There are however patients who cannot use this gentle but powerful therapy. If you are pregnant, have diabetes, Raynaud’s disease, or Multiple Sclerosis you will need to contact your naturopathic doctor prior to starting this treatment. The main reason for these contraindications is the fact that intense heat or cold for any period of time can be damaging if there is improper blood flow or nervous sensations.

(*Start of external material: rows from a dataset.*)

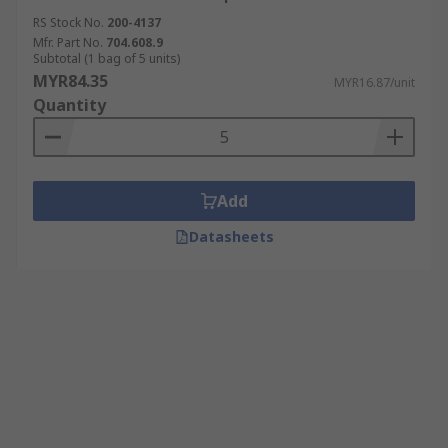
RS Stock No.
200-4137
Mfr. Part No.
704.608.9
Subtotal (1 bag of 5 units)
MYR84.35
MYR16.87/unit
Quantity
Add
Datasheets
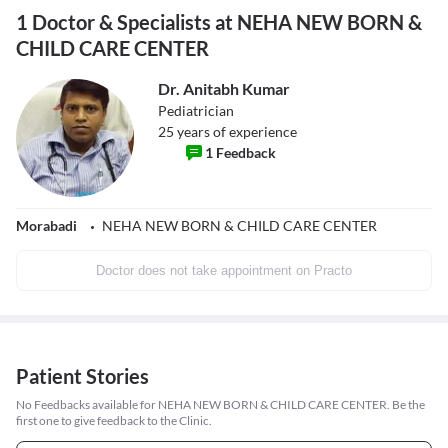
1 Doctor & Specialists at NEHA NEW BORN &
CHILD CARE CENTER
Dr. Anitabh Kumar
Pediatrician
25
years of experience
1
Feedback
Morabadi
NEHA NEW BORN & CHILD CARE CENTER
Doctor does not take appointment on Practo
Patient Stories
No Feedbacks available for NEHA NEW BORN & CHILD CARE CENTER. Be the
first one to give feedback to the Clinic.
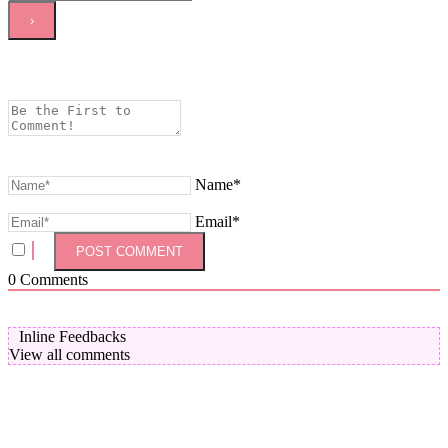
Name*
Email*
0
Comments
Inline Feedbacks
View all comments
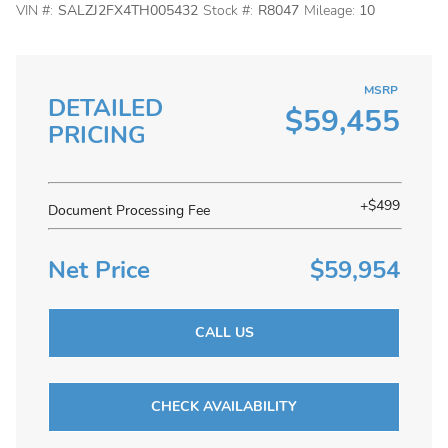
VIN #:
SALZJ2FX4TH005432
Stock #:
R8047
Mileage:
10
MSRP
DETAILED
$59,455
PRICING
+$499
Document Processing Fee
Net Price
$59,954
CALL US
CHECK AVAILABILITY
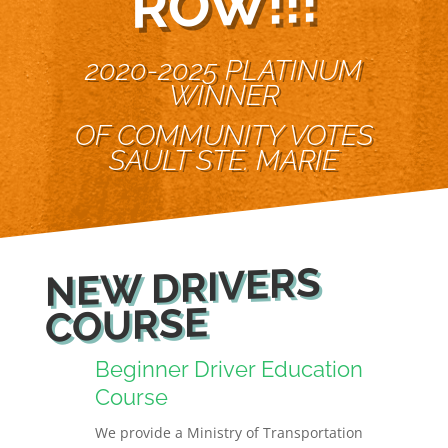
W!!!
2020-2025 PLATINUM
WINNER
OF COMMUNITY VOTES
SAULT STE. MARIE
NEW DRIVERS
COURSE
Beginner Driver Education
Course
We provide a Ministry of Transportation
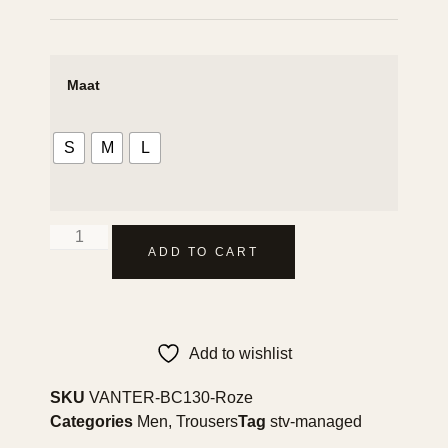
Maat
S
M
L
ADD TO CART
Add to wishlist
SKU
VANTER-BC130-Roze
Categories
Men
,
Trousers
Tag
stv-managed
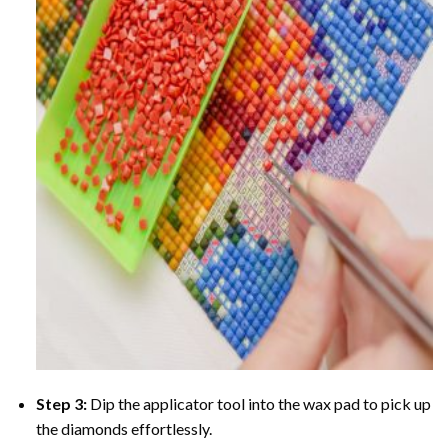
Step 3:
Dip the applicator tool into the wax pad to pick up
the diamonds effortlessly.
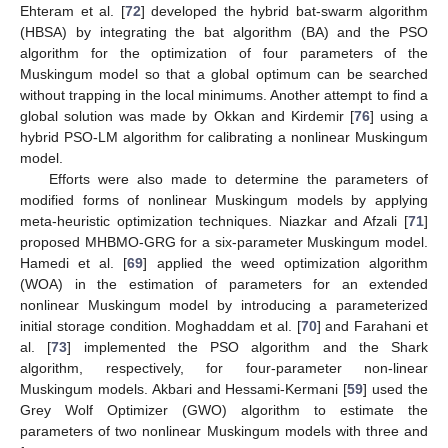
Ehteram et al. [
72
] developed the hybrid bat-swarm algorithm
(HBSA) by integrating the bat algorithm (BA) and the PSO
algorithm for the optimization of four parameters of the
Muskingum model so that a global optimum can be searched
without trapping in the local minimums. Another attempt to find a
global solution was made by Okkan and Kirdemir [
76
] using a
hybrid PSO-LM algorithm for calibrating a nonlinear Muskingum
model.
Efforts were also made to determine the parameters of
modified forms of nonlinear Muskingum models by applying
meta-heuristic optimization techniques. Niazkar and Afzali [
71
]
proposed MHBMO-GRG for a six-parameter Muskingum model.
Hamedi et al. [
69
] applied the weed optimization algorithm
(WOA) in the estimation of parameters for an extended
nonlinear Muskingum model by introducing a parameterized
initial storage condition. Moghaddam et al. [
70
] and Farahani et
al. [
73
] implemented the PSO algorithm and the Shark
algorithm, respectively, for four-parameter non-linear
Muskingum models. Akbari and Hessami-Kermani [
59
] used the
Grey Wolf Optimizer (GWO) algorithm to estimate the
parameters of two nonlinear Muskingum models with three and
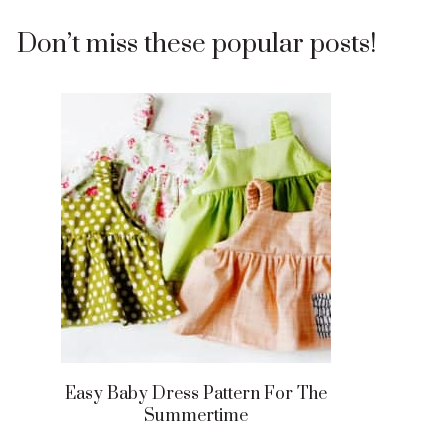
Don’t miss these popular posts!
Easy Baby Dress Pattern For The
Summertime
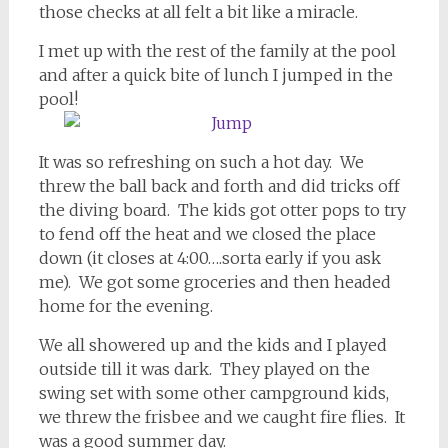
those checks at all felt a bit like a miracle.
I met up with the rest of the family at the pool
and after a quick bite of lunch I jumped in the
pool!
It was so refreshing on such a hot day. We
threw the ball back and forth and did tricks off
the diving board. The kids got otter pops to try
to fend off the heat and we closed the place
down (it closes at 4:00….sorta early if you ask
me). We got some groceries and then headed
home for the evening.
We all showered up and the kids and I played
outside till it was dark. They played on the
swing set with some other campground kids,
we threw the frisbee and we caught fire flies. It
was a good summer day.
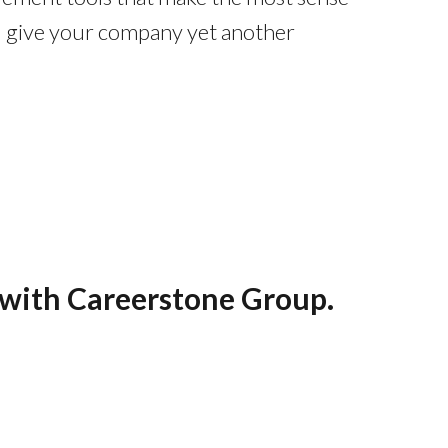
ill give your company yet another
s with Careerstone Group.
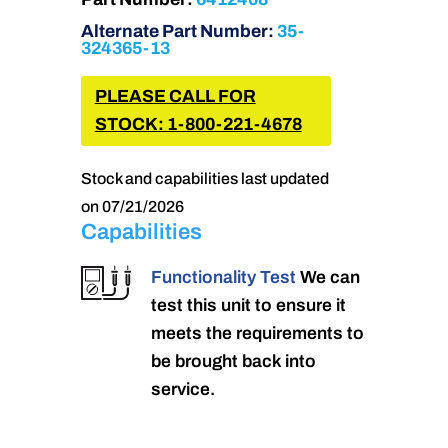
Alternate Part Number:
35-
324365-13
PLEASE CALL FOR
STOCK: 1-800-221-4678
Stock and capabilities last updated
on 07/21/2026
Capabilities
Functionality Test
We can
test this unit to ensure it
meets the requirements to
be brought back into
service.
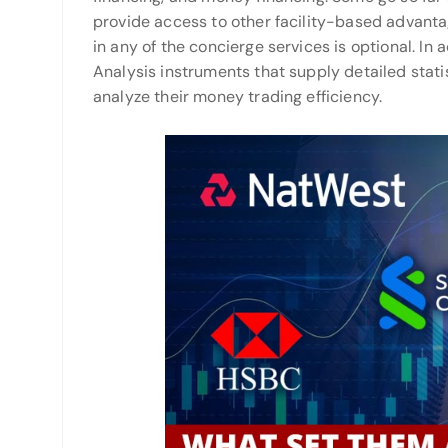
provide access to other facility-based advantage
in any of the concierge services is optional. In
Analysis instruments that supply detailed stati
analyze their money trading efficiency.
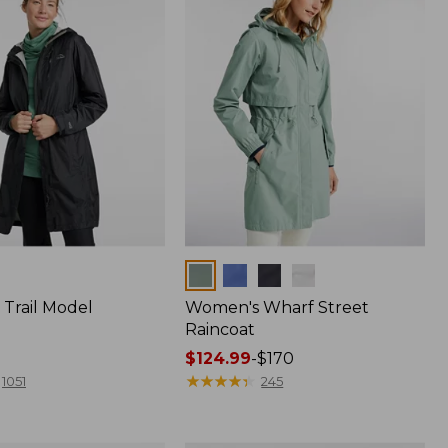
Colors
Trail Model
Women's Wharf Street
Raincoat
Price
$124.99
-
$170
range
★
★
★
★
★
★
★
★
★
★
1051
245
from:
$124.99
to:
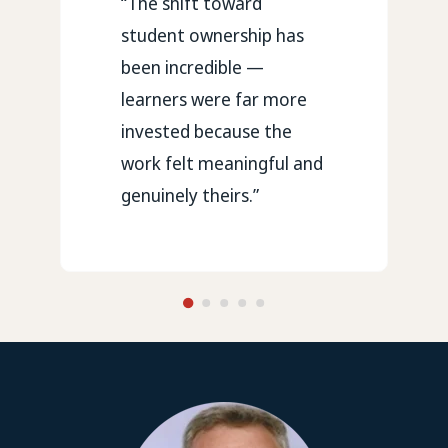
“The shift toward
student ownership has
been incredible —
learners were far more
invested because the
work felt meaningful and
genuinely theirs.”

So how do you perform your first hydrotherapy treatment? First off you will need to have multiple small to medium towels. You will need about 6 to 8 of them. You will need to place 3 of them in a bucket of cold iced water. Once you have placed the three towels in the ice bucket gently ring them out, so that they are still wet and cold but not drenched. Now wet three other towels with normal tap water. Ring them out and then place them in a towel warmer or microwave. Heat them until they are very warm. You may want to use gloves as these towels can become very hot. You will want to make sure the towel are warm but they are able to stay on your skin for 3-4 minutes without burning or hurting the skin, so also place the warm towel on your hand to check the temperature prior to placing it on a larger area of skin. Once you have reached your optimal towel temperature, you are now ready to begin. Start by placing a warm towel on the area you would like to stimulate blood flow. It can be around an ankle that had a recent strain or it can be on your stomach for pre-menstrual cramping.
Now keep the warm towel on your skin for 3-4 minutes, if this is too uncomfortable; shorten the amount of time of the treatment. Next, quickly switch the hot towel with a cold towel. The feeling can be cold but also very energizing. This time keep the cold towel on for 30-60 seconds. Now, congratulations you made it through your first cycle. You will now need to repeat this cycle 4 to 8 times, always remembering to end on cold!
Hydrotherapy can be a great, easy way to stimulate blood flow from the comfort of your home. I hope you enjoyed this easy but powerful therapy.